# le kawa



## zinc

Is kawa a familiar term for coffee? If so, is it OK to use this term at the local bar when ordering? Or would it sound a little familiar to a waiter? Thank you. 

BTW: I checked here http://atilf.atilf.fr/Dendien/scripts/tlfiv5/advanced.exe?8;s=317580060; but didn't get much beyond the formal definition.


----------



## Sev

zinc said:
			
		

> Is kawa a familiar term for coffee? If so, is it OK to use this term at the local bar when ordering? Or would it sound a little familiar to a waiter? Thank you.
> QUOTE]
> 
> It's a familiar term, as you said, and I wouldn't say that to a waiter.Keep "café " for that use.  But you can use it with friends : "On s'fait un kawa à la pause ?"


----------



## Nico5992

"Kawa" is one of the hundreds of French words that come from Arabic.


----------



## zinc

Nico5992 said:
			
		

> "Kawa" is one of the hundreds of French words that come from Arabic.


 Are you sure Nico? The dictionary reference suggests it comes from the mouth-numbing Fijian drink, Kava.


----------



## Sev

Another possible origin : Kawa is a drink prepared with the roots of a pepper plant in Polynesie.

See here:
http://atilf.atilf.fr/Dendien/scripts/tlfiv5/advanced.exe?8;s=1838342175;


----------



## Jabote

Sev said:
			
		

> Another possible origin : Kawa is a drink prepared with the roots of a pepper plant in Polynesie.
> 
> See here:
> http://atilf.atilf.fr/Dendien/scripts/tlfiv5/advanced.exe?8;s=1838342175;


 
Confirming Sev's statement that kawa is a drinK prepared with the roots of a pepper plant in Polynesia.

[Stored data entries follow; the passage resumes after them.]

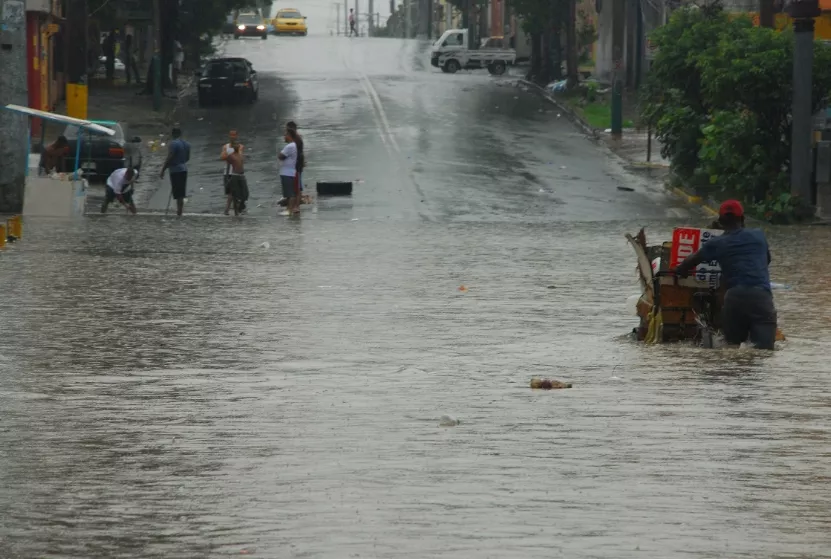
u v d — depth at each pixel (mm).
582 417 25375
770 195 85438
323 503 18938
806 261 58594
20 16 77125
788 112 86375
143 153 114188
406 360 33094
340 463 21453
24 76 77688
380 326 39250
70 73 148375
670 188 100000
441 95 160750
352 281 50500
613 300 45688
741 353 34000
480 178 103062
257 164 107938
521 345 35781
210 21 182000
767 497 19281
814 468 21094
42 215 78000
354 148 116375
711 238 35719
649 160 114312
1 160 77688
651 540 17078
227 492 19609
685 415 25547
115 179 81500
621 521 17953
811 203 83500
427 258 59250
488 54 199250
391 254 60719
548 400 27281
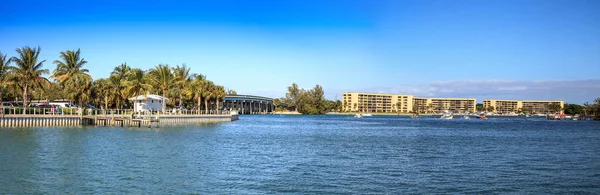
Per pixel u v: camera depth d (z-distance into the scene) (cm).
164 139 5809
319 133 8188
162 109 10831
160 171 3384
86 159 3866
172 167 3569
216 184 2975
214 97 13725
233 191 2795
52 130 6638
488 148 5500
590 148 5631
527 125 14425
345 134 7994
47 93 10975
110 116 8606
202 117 11388
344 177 3269
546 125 14500
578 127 12794
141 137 5984
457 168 3753
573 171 3662
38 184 2878
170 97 12862
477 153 4888
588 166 3950
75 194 2653
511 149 5409
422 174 3441
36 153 4138
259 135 7200
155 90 12569
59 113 8031
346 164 3891
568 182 3200
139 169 3447
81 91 8356
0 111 6900
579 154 4903
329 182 3081
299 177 3244
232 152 4606
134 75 11656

HOWEVER ALSO confirming Nico's statement that "caoua" (also spelled kawa) comes from the Arabic word "qahwa" which means coffee.

Which means that the French familiar word for coffee should be and remain spelled caoua...


----------



## Sev

Jabote said:
			
		

> Confirming Sev's statement that kawa is a drinK prepared with the roots of a pepper plant in Polynesia.
> 
> HOWEVER ALSO confirming Nico's statement that "caoua" (also spelled kawa) comes from the Arabic word "qahwa" which means coffee.
> 
> Which means that the French familiar word for coffee should be and remain spelled caoua...


 
It seems to me that kawa is more likely to be used. Even if it SHOULD not be.


----------



## Jabote

Sev said:
			
		

> It seems to me that kawa is more likely to be used. Even if it SHOULD not be.


 
I'm not saying that it MUST not be spelled kawa, I'm just saying that in my opinion it SHOULD be spelled caoua.... to avoid confusion.... see my meaning, medear ??? À force d'accepter des néologismes à la fois dans les termes et dans l'orthographe, on crée des confusions... ça apporte de l'eau à mon moulin dans le thread de l'autre jour... he he he !!! Enfin bon on ne va pas remettre le couvert là-dessus...


----------



## Nico5992

zinc said:
			
		

> Are you sure Nico? The dictionary reference suggests it comes from the mouth-numbing Fijian drink, Kava.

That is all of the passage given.